We achieved all of this while managing our risk conservatively, which is reflected in credit loss provisions of just 75 million euros in the quarter, down 90 percent year on year. We have a solid Common Equity Tier 1 ratio of 13.2 percent.
Now it is crucial that we continue to implement our transformation programme in a disciplined manner. A number of external developments are weighing on us, such as bank levies and unexpected higher contributions to the deposit protection scheme. We will not reduce our planned investments to offset the additional 400 million euros that these effects will likely cost us in the coming year, which is in line with what we announced at the Investor Deep Dive in December.
Despite all our ongoing cost discipline, we do not think it makes sense to cap investments because of unexpected externally driven expenditures. At the same time, however, we need to keep on top of all the expense factors that we can influence.
In the second quarter, we demonstrated our ability to do just that by once again reducing our adjusted costs excluding transformation-related charges year on year.
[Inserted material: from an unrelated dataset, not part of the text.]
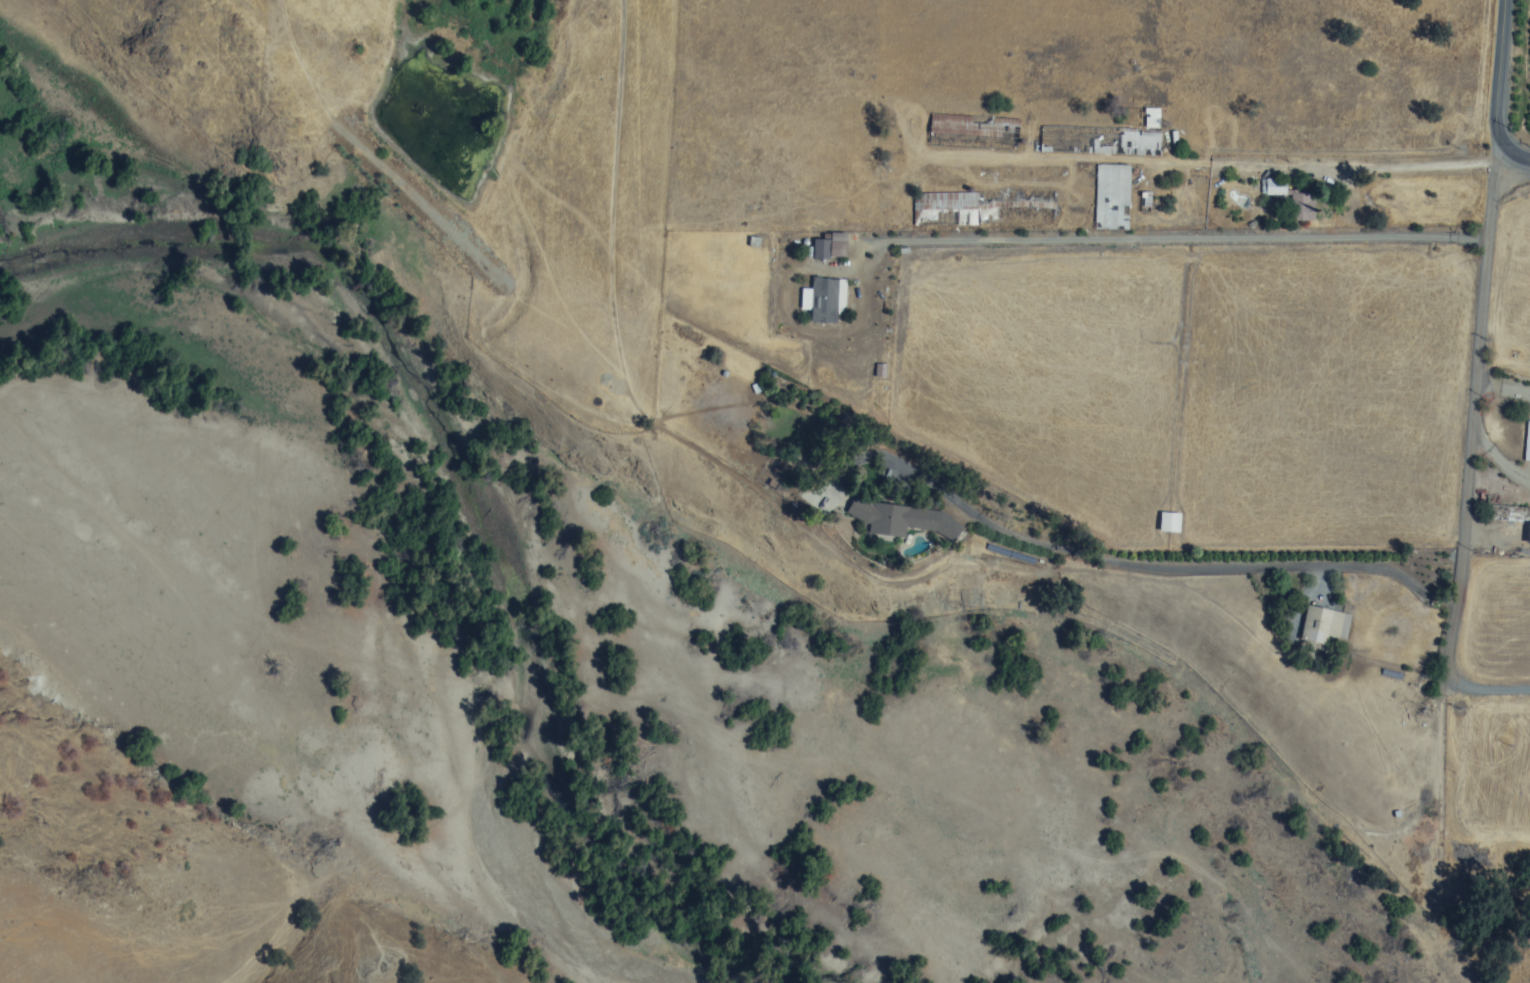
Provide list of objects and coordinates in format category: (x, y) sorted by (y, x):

We will rigorously continue on this path. With our transformation significantly advanced, we will focus on achieving a cost/income ratio of 70 percent going forward. This more accurately reflects the sustainable margin which we are targeting than the absolute cost targets we set and achieved in previous years.
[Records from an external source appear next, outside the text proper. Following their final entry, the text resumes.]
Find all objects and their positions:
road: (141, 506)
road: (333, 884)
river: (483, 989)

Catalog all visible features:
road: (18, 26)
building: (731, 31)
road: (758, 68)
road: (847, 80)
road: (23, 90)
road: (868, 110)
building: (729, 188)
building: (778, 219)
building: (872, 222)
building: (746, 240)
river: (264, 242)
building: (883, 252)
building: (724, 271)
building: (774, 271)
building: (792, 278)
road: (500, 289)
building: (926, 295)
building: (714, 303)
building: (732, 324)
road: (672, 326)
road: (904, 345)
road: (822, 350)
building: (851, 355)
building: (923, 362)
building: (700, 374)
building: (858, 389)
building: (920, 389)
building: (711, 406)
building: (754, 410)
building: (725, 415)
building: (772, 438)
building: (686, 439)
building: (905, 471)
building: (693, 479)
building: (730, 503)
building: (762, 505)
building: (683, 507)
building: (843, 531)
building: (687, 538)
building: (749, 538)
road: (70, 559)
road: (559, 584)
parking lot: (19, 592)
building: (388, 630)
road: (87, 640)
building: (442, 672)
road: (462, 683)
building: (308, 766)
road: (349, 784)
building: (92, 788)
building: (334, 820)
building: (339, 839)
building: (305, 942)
Reaching a cost/income ratio of 70 percent will also be the key lever to get to our primary objective for 2022: increasing our return on tangible equity to 8 percent in 2022. We reaffirmed both of these target ratios today. Given the positive developments in both revenues and credit risk they are within reach, as long as we keep our cost discipline.
We have already achieved a great deal in the transformation of our bank. However, it is a little like a marathon: the 30-kilometre (19-mile) mark is where it starts to really hurt. But we also know that it is worth pushing on. The progress we have made is thanks to your outstanding dedication and your discipline. We continue to count on you. We have already completed a large part of the way to 2022. Let’s complete the remaining journey just as successfully.